--- Supplied records Enclosed Below ---

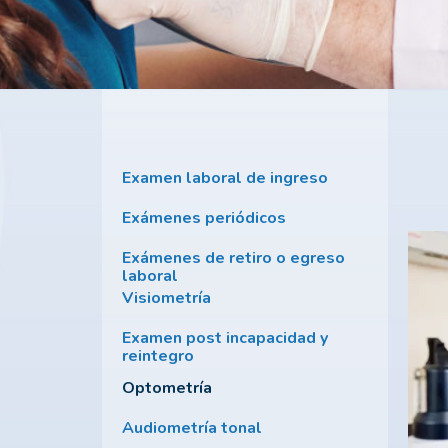
Examen laboral de ingreso
Exámenes periódicos
Exámenes de retiro o egreso
laboral
Visiometría
Examen post incapacidad y
reintegro
Optometría
Audiometría tonal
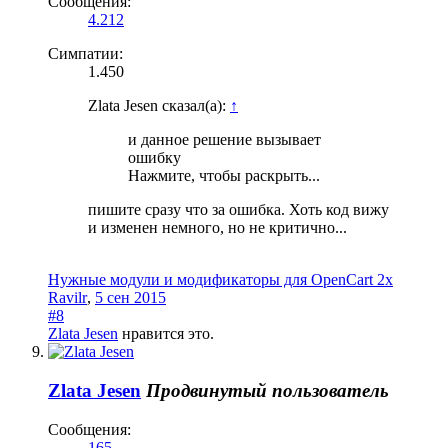
Сообщения:
4.212
Симпатии:
1.450
Zlata Jesen сказал(а):
↑
и данное решение вызывает
ошибку
Нажмите, чтобы раскрыть...
пишите сразу что за ошибка. Хоть код вижу
и изменен немного, но не критично...
Нужные модули и модификаторы для OpenCart 2x
Ravilr
,
5 сен 2015
#8
Zlata Jesen
нравится это.
Zlata Jesen
Продвинутый пользователь
Сообщения:
165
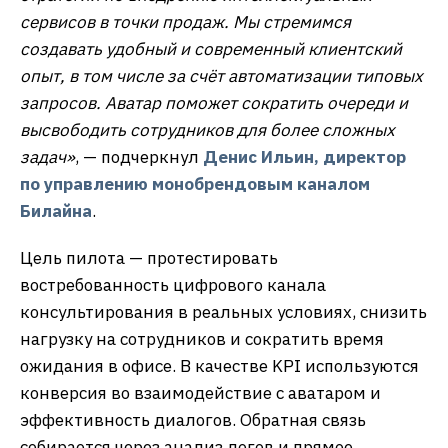
сервисов в точки продаж. Мы стремимся
создавать удобный и современный клиентский
опыт, в том числе за счёт автоматизации типовых
запросов. Аватар поможет сократить очереди и
высвободить сотрудников для более сложных
задач»
, — подчеркнул
Денис Ильин, директор
по управлению монобрендовым каналом
Билайна
.
Цель пилота — протестировать
востребованность цифрового канала
консультирования в реальных условиях, снизить
нагрузку на сотрудников и сократить время
ожидания в офисе. В качестве KPI используются
конверсия во взаимодействие с аватаром и
эффективность диалогов. Обратная связь
собирается через анализ логов и прямое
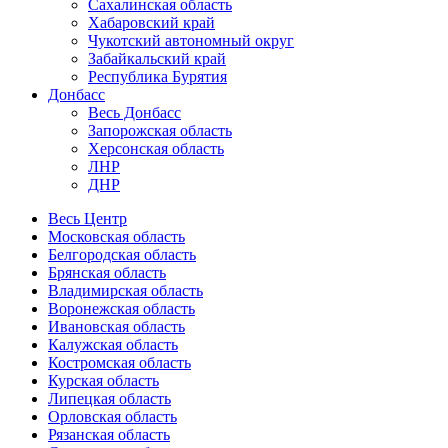
Сахалинская область
Хабаровский край
Чукотский автономный округ
Забайкальский край
Республика Бурятия
Донбасс
Весь Донбасс
Запорожская область
Херсонская область
ЛНР
ДНР
Весь Центр
Московская область
Белгородская область
Брянская область
Владимирская область
Воронежская область
Ивановская область
Калужская область
Костромская область
Курская область
Липецкая область
Орловская область
Рязанская область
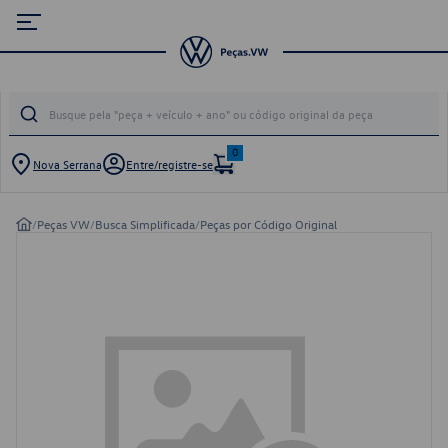
0
Nova Serrana
Entre/registre-se
/
Peças VW
/
Busca Simplificada
/
Peças por Código Original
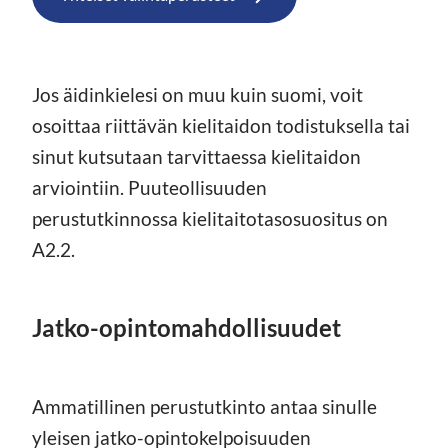
Jos äidinkielesi on muu kuin suomi, voit
osoittaa riittävän kielitaidon todistuksella tai
sinut kutsutaan tarvittaessa kielitaidon
arviointiin. Puuteollisuuden
perustutkinnossa kielitaitotasosuositus on
A2.2.
Jatko-opintomahdollisuudet
Ammatillinen perustutkinto antaa sinulle
yleisen jatko-opintokelpoisuuden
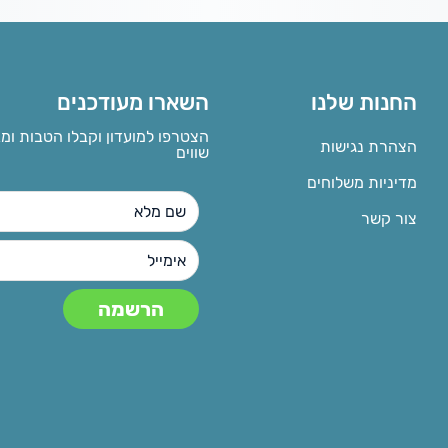
החנות שלנו
השארו מעודכנים
הצטרפו למועדון וקבלו הטבות ומ
הצהרת נגישות
שווים
מדיניות משלוחים
צור קשר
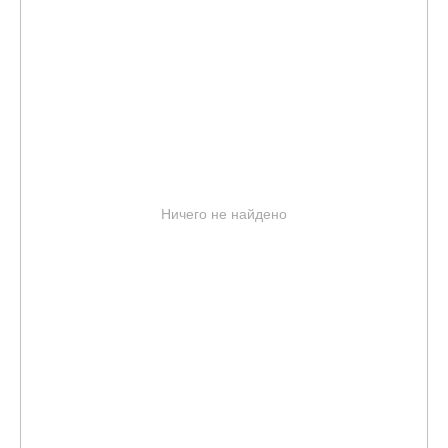
Ничего не найдено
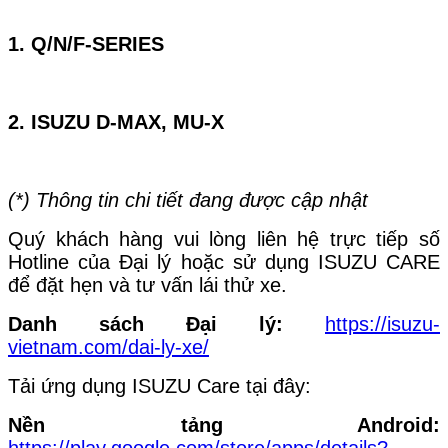
1. Q/N/F-SERIES
2. ISUZU D-MAX, MU-X
(*) Thông tin chi tiết đang được cập nhật
Quý khách hàng vui lòng liên hệ trực tiếp số
Hotline của Đại lý hoặc sử dụng ISUZU CARE
để đặt hẹn và tư vấn lái thử xe.
Danh sách Đại lý:
https://isuzu-
vietnam.com/dai-ly-xe/
Tải ứng dụng ISUZU Care tại đây:
Nền tảng Android:
https://play.google.com/store/apps/details?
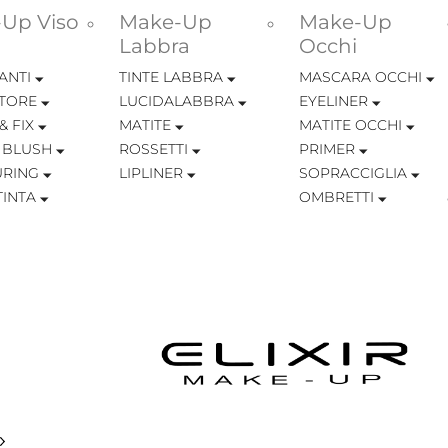
Up Viso
Make-Up
Make-Up
Labbra
Occhi
ANTI
TINTE LABBRA
MASCARA OCCHI
TORE
LUCIDALABBRA
EYELINER
& FIX
MATITE
MATITE OCCHI
 BLUSH
ROSSETTI
PRIMER
RING
LIPLINER
SOPRACCIGLIA
INTA
OMBRETTI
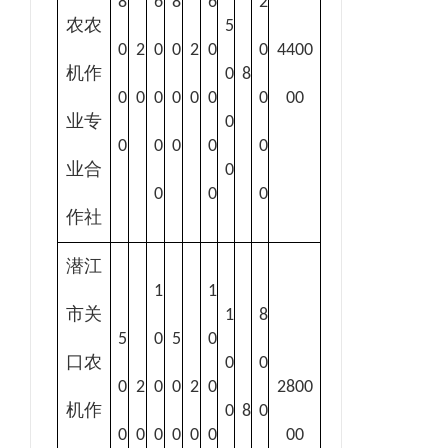
8
6
8
6
2
农农
5
0
2
0
0
2
0
0
4400
机作
0
8
0
0
0
0
0
0
0
00
业专
0
0
0
0
0
0
业合
0
0
0
0
作社
潜江
1
1
市关
1
8
5
0
5
0
口农
0
0
0
2
0
0
2
0
2800
机作
0
8
0
0
0
0
0
0
0
00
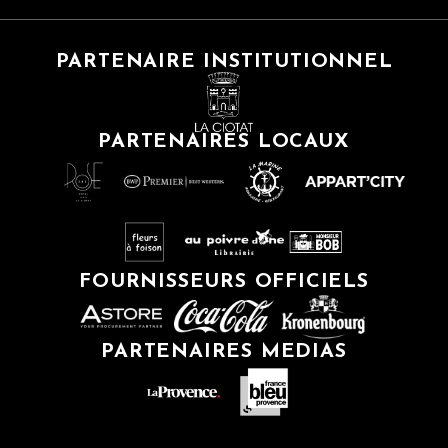
PARTENAIRE INSTITUTIONNEL
PARTENAIRES LOCAUX
FOURNISSEURS OFFICIELS
PARTENAIRES MEDIAS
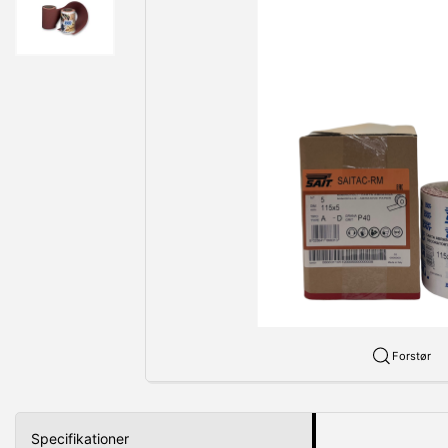
Forstør
Specifikationer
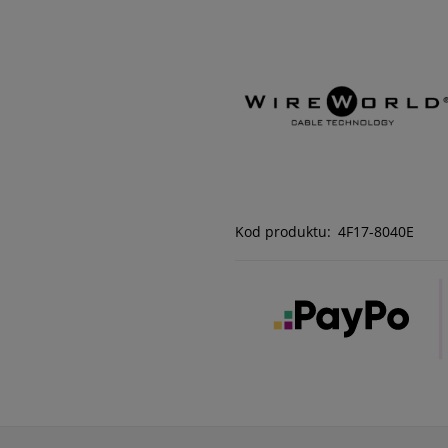
Kod produktu:
4F17-8040E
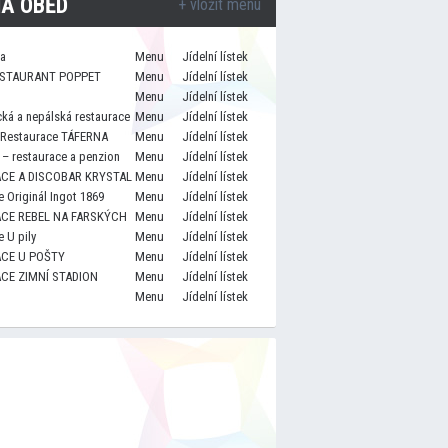
A OBĚD
+ vložit menu
za
Menu
Jídelní lístek
STAURANT POPPET
Menu
Jídelní lístek
Menu
Jídelní lístek
cká a nepálská restaurace
Menu
Jídelní lístek
 Restaurace TÁFERNA
Menu
Jídelní lístek
– restaurace a penzion
Menu
Jídelní lístek
CE A DISCOBAR KRYSTAL
Menu
Jídelní lístek
 Originál Ingot 1869
Menu
Jídelní lístek
CE REBEL NA FARSKÝCH
Menu
Jídelní lístek
 U pily
Menu
Jídelní lístek
CE U POŠTY
Menu
Jídelní lístek
CE ZIMNÍ STADION
Menu
Jídelní lístek
Menu
Jídelní lístek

--- End of Enclosed Supplied records ---

* Try it:
Reproduce only the lines from the beginning of the data through the line that contains "запросов. Аватар поможет сократить очереди и", both included, and please drop the pictures.

* Solution to this problem:
Examen laboral de ingreso
Exámenes periódicos
Exámenes de retiro o egreso
laboral
Visiometría
Examen post incapacidad y
reintegro
Optometría
Audiometría tonal
Сообщения:
4.212
Симпатии:
1.450
Zlata Jesen сказал(а):
↑
и данное решение вызывает
ошибку
Нажмите, чтобы раскрыть...
пишите сразу что за ошибка. Хоть код вижу
и изменен немного, но не критично...
Нужные модули и модификаторы для OpenCart 2x
Ravilr
,
5 сен 2015
#8
Zlata Jesen
нравится это.
Zlata Jesen
Продвинутый пользователь
Сообщения:
165
сервисов в точки продаж. Мы стремимся
создавать удобный и современный клиентский
опыт, в том числе за счёт автоматизации типовых
запросов. Аватар поможет сократить очереди и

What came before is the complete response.